• Mar 27th 2009, 04:06 PM
Kaitosan
How is it possible that lim(x to infinity) sin(x/2)/x = 1/2? I thought it was zero.....? After all, the maximum value of the numerator is 1 in absolute value while the denominator approaches infinity, thus making the expression approaching zero.

So what's up guys?
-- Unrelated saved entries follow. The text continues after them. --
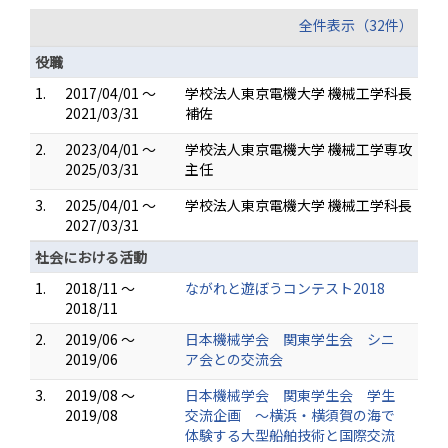
全件表示（32件）
役職
1.
2017/04/01 ～
学校法人東京電機大学 機械工学科長
2021/03/31
補佐
2.
2023/04/01 ～
学校法人東京電機大学 機械工学専攻
2025/03/31
主任
3.
2025/04/01 ～
学校法人東京電機大学 機械工学科長
2027/03/31
社会における活動
1.
2018/11 ～
ながれと遊ぼうコンテスト2018
2018/11
2.
2019/06 ～
日本機械学会 関東学生会 シニ
2019/06
ア会との交流会
3.
2019/08 ～
日本機械学会 関東学生会 学生
2019/08
交流企画 ～横浜・横須賀の海で
体験する大型船舶技術と国際交流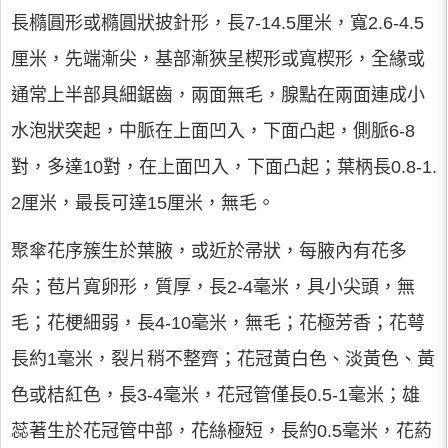
長橢圓形或橢圓狀披針形，長7-14.5厘米，寬2.6-4.5
厘米，先端漸尖，基部漸狹呈楔形或寬楔形，全緣或
通常上半部具細鋸齒，兩面無毛，腺點在兩面連成小
水泡狀突起，中脈在上面凹入，下面凸起，側脈6-8
對，多達10對，在上面凹入，下面凸起；葉柄長0.8-1.
2厘米，最長可達15厘米，無毛。
聚傘花序簇生於葉腋，或近於帚狀，每腋內有花多
朵；苞片寬卵形，質厚，長2-4毫米，具小尖頭，無
毛；花梗細弱，長4-10毫米，無毛；花極芳香；花萼
長約1毫米，裂片稍不整齊；花冠黃白色、淡黃色、黃
色或桔紅色，長3-4毫米，花冠管僅長0.5-1毫米；雄
蕊著生於花冠管中部，花絲極短，長約0.5毫米，花葯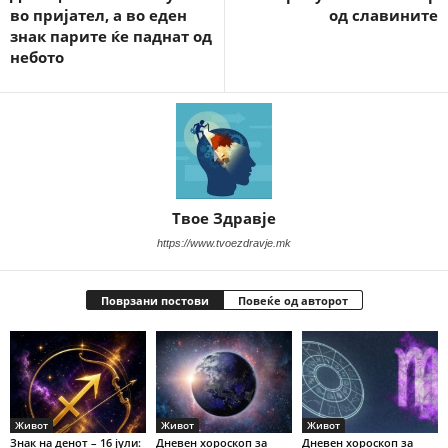
во пријател, а во еден
од славините
знак парите ќе паднат од
небото
Твое Здравје
https://www.tvoezdravje.mk
Поврзани постови
Повеќе од авторот
Живот
Живот
Живот
Знак на денот – 16 јули:
Дневен хороскоп за
Дневен хороскоп за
What am I missing?
• Mar 27th 2009, 04:13 PM
skeeter
Quote:

Originally Posted by Kaitosan
How is it possible that lim(x to infinity) sin(x/2)/x = 1/2? I thought it was zero.....? After all, the maximum value of the numerator is 1 in absolute value while the denominator approaches infinity, thus making the expression approaching zero.
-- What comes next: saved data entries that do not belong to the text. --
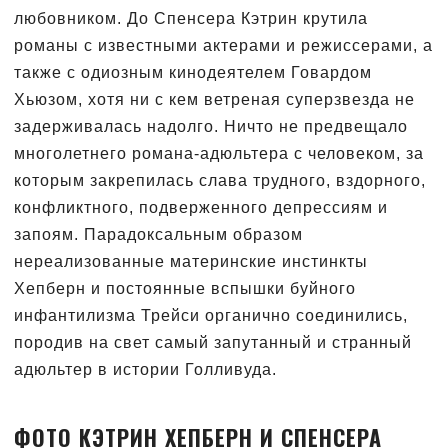
любовником. До Спенсера Кэтрин крутила
романы с известными актерами и режиссерами, а
также с одиозным кинодеятелем Говардом
Хьюзом, хотя ни с кем ветреная суперзвезда не
задерживалась надолго. Ничто не предвещало
многолетнего романа-адюльтера с человеком, за
которым закрепилась слава трудного, вздорного,
конфликтного, подверженного депрессиям и
запоям. Парадоксальным образом
нереализованные материнские инстинкты
Хепберн и постоянные вспышки буйного
инфантилизма Трейси органично соединились,
породив на свет самый запутанный и странный
адюльтер в истории Голливуда.
ФОТО КЭТРИН ХЕПБЕРН И СПЕНСЕРА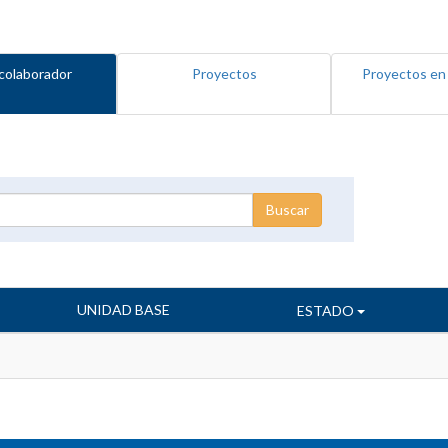
colaborador
Proyectos
Proyectos en
UNIDAD BASE
ESTADO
So what's up guys? What am I missing?

$\displaystyle \lim_{x \to 0} \frac{\sin\left(\frac{x}{2}\right)}{x} = \frac{1}{2}$

not $\displaystyle x \to \infty$

must be a misprint.
• Mar 27th 2009, 04:48 PM
matheagle
$\displaystyle \lim_{x\to\infty}{\sin x\over x}=0$ while $\displaystyle \lim_{x\to 0}{\sin x\over x}=1$

giving you $\displaystyle \lim_{x\to 0}{\sin(x/2)\over x}=1/2$

SO which one do you want?
• Mar 27th 2009, 09:52 PM
Kaitosan
Guys! I didn't misprint.

It's lim(x to infinity) sin(x/2)/x. The book must be wrong then.
• Mar 27th 2009, 09:59 PM
matheagle
Then $\displaystyle {-1\over x} \le {\sin (x/2)\over x} \le {1\over x}$ and since $\displaystyle {1\over x}\to 0$ as $\displaystyle x\to \infty$ the limit is zero.
• Mar 28th 2009, 09:37 AM
stapel
If the limit is being taken as x goes to infinity, then you are correct.

I suspect that there is a typo in the book, and that the limit was supposed to have been "as x tends toward zero". If so, then the book's answer would have been correct. (Wink)